_Page extract_:
______________________________

It is perhaps relevant that for many traits we really do have a simplified tail in the population: the very rare, very pathological, usually early onset and severe instances of traits that do turn out to be largely single-gene in their causation. But they are not a sufficient part of the samples being studied by most mapping efforts. At the same time, it is all too easy to forget or conveniently ignore, the massive effects lifestyle factors can make in achieved traits be they physical or behavioral. No wonder, even in the tails of the distribution, we don't get a clear genetic wag!
Here, at least, there are things to think about. These are real questions. Technical statisticians (which we're not!) may have explanations--but if so, they haven't led to much in the way of clear causal tractability or these general issues about mapping would not be of such widespread concern. How can the tail not be notably simpler in its causation? Has our explanation here missed something important, or are geneticists as a community missing something?
The questions have both empirical and theoretical meaning. Whatever one's view about GWAS and massive whole genome sequencing with the goal of predictive medicine, at least the issues raised are perhaps things we all could agree about.
2 comments:
Epistasis and dominance effects will prove to be the key in my opinion.
The vast majority of studies can only detect the additive effects of a given allele on a trait. If an allele promotes phenotype P on one genetic background, but not on another, then the study will be blind to it.
We could have predicted this right back at the start for any phenotype that has significant effects on reproductive success. Natural selection will eliminate any alleles that have significant additive detrimental effects on fitness. It will by definition leave only those alleles where the causal chain is too obscure/indirect to allow selection to operate. These will thus also be too obscure/indirect to be detected in our studies, and too contingent on other factors to be useful for prediction.
Short version: If you can use a given gene variant to reliably diagnose or predict a disease, then evolution can, will, and already has gotten rid of it.
Peter,
As far as you go, one would agree that this is the general gist of population genetics views of things. But the jury is still out as to the degree to which missing heritability is due to interactions, and the traits being studied are largely post-reproductive and not affecting fitness. Even just additive contributions should be less diverse in the tails of the distribution by the usual, if informal, model assumptions. If very large, individual-specific collections of very rare, mainly very weak, factors are responsible our typical models will not be finding them (and they aren't). Also, things are similar for non-disease traits. I do think that selection by nature and prediction by Francis Collins are similar in terms of allelic or genotypic effects.
Interactions need not be simple pairwise ones, however. An allele can interact in a distribution of ways depending on context. Some may put the result in the tail of the trait distribution. Our models just aren't looking for things like that, in my view, and I don't think anything I've said here disagrees with your comments.

______________________________

Dataset entries
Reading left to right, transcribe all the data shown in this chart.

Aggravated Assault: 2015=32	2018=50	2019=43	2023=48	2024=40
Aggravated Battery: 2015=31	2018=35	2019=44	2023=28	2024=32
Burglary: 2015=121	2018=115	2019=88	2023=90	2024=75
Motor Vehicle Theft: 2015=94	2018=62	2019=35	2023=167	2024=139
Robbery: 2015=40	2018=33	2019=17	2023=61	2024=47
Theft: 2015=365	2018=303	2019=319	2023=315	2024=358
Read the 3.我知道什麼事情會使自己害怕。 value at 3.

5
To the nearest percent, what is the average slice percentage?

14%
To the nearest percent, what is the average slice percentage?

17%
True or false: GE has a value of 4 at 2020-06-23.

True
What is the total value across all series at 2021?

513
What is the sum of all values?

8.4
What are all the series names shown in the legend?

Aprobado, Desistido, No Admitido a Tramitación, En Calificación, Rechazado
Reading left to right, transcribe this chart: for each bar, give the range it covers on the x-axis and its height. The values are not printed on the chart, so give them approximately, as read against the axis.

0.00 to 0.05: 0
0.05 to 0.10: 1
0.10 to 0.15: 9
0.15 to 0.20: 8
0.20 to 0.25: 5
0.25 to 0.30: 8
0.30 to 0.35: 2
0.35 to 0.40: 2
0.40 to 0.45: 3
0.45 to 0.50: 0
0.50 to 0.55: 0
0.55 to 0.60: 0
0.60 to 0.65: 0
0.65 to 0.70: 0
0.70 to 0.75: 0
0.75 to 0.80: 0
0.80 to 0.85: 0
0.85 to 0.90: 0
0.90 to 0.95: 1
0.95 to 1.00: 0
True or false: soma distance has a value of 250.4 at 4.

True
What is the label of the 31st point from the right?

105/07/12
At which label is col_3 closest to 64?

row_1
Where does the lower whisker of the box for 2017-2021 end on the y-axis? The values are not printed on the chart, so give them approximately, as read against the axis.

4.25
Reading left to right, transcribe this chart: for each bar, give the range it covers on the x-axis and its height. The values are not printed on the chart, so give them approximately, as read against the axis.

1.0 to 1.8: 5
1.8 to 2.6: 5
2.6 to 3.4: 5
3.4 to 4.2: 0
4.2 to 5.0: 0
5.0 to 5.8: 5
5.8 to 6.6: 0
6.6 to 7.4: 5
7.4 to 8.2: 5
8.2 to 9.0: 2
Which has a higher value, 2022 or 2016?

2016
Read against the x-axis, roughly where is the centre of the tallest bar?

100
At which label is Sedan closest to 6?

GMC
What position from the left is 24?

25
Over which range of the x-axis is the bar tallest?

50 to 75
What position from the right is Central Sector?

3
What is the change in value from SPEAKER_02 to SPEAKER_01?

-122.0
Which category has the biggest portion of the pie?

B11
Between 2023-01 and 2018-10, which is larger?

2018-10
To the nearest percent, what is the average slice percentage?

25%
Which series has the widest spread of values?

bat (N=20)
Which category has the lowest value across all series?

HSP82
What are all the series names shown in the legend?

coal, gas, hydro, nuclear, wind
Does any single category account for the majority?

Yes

______________________________

_Work instructions_:
**1.** List the descriptions that the genetic mapping post gives for the instances of traits that turn out to be largely single-gene in their causation.
**2.** Transcribe the part of the genetic mapping post that opens with the words "The questions have" and closes with "in my opinion.".

_Solutions below_:
**1.** very rare; very pathological; usually early onset; severe

**2.**
The questions have both empirical and theoretical meaning. Whatever one's view about GWAS and massive whole genome sequencing with the goal of predictive medicine, at least the issues raised are perhaps things we all could agree about.
2 comments:
Epistasis and dominance effects will prove to be the key in my opinion.